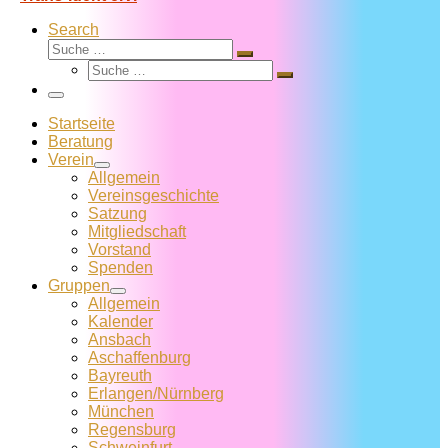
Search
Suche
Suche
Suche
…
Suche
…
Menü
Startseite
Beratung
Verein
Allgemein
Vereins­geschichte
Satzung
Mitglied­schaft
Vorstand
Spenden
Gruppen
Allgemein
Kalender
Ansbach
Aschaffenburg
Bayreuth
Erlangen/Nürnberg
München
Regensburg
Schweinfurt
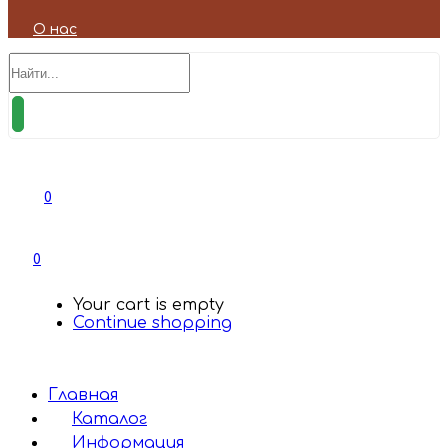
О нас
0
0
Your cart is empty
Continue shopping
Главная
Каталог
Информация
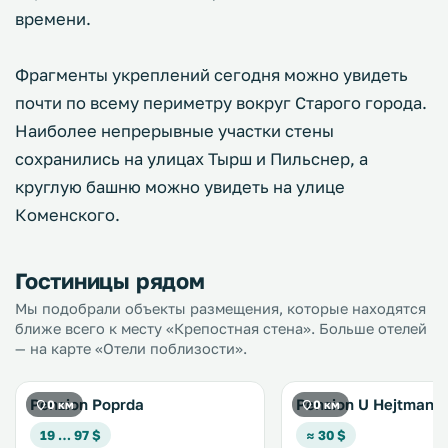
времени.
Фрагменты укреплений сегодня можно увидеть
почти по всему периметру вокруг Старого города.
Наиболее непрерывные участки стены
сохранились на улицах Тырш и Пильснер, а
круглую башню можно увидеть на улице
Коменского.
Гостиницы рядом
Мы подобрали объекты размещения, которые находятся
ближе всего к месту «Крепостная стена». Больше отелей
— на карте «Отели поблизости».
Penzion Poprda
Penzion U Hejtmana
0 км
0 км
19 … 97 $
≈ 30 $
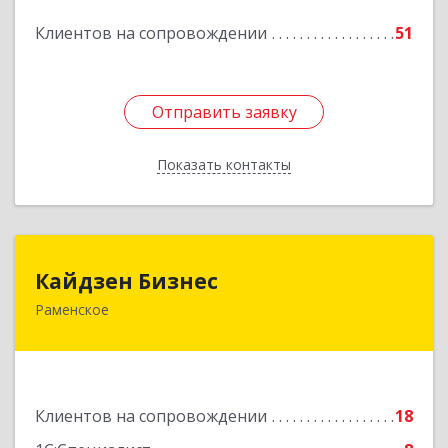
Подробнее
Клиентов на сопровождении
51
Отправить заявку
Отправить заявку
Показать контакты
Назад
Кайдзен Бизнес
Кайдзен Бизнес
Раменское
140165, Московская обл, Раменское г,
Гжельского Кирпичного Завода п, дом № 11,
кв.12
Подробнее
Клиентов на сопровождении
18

WHAT YOU WILL DO
Copy the listing above exactly, minus the pictures.

ANSWER BOX
Search
Suche
Suche
Suche
…
Suche
…
Menü
Startseite
Beratung
Verein
Allgemein
Vereins­geschichte
Satzung
Mitglied­schaft
Vorstand
Spenden
Gruppen
Allgemein
Kalender
Ansbach
Aschaffenburg
Bayreuth
Erlangen/Nürnberg
München
Regensburg
Schweinfurt
О нас
0
0
Your cart is empty
Continue shopping
Главная
Каталог
Информация
времени.
Фрагменты укреплений сегодня можно увидеть
почти по всему периметру вокруг Старого города.
Наиболее непрерывные участки стены
сохранились на улицах Тырш и Пильснер, а
круглую башню можно увидеть на улице
Коменского.
Гостиницы рядом
Мы подобрали объекты размещения, которые находятся
ближе всего к месту «Крепостная стена». Больше отелей
— на карте «Отели поблизости».
Penzion Poprda
Penzion U Hejtmana
0 км
0 км
19 … 97 $
≈ 30 $
Подробнее
Клиентов на сопровождении
51
Отправить заявку
Отправить заявку
Показать контакты
Назад
Кайдзен Бизнес
Кайдзен Бизнес
Раменское
140165, Московская обл, Раменское г,
Гжельского Кирпичного Завода п, дом № 11,
кв.12
Подробнее
Клиентов на сопровождении
18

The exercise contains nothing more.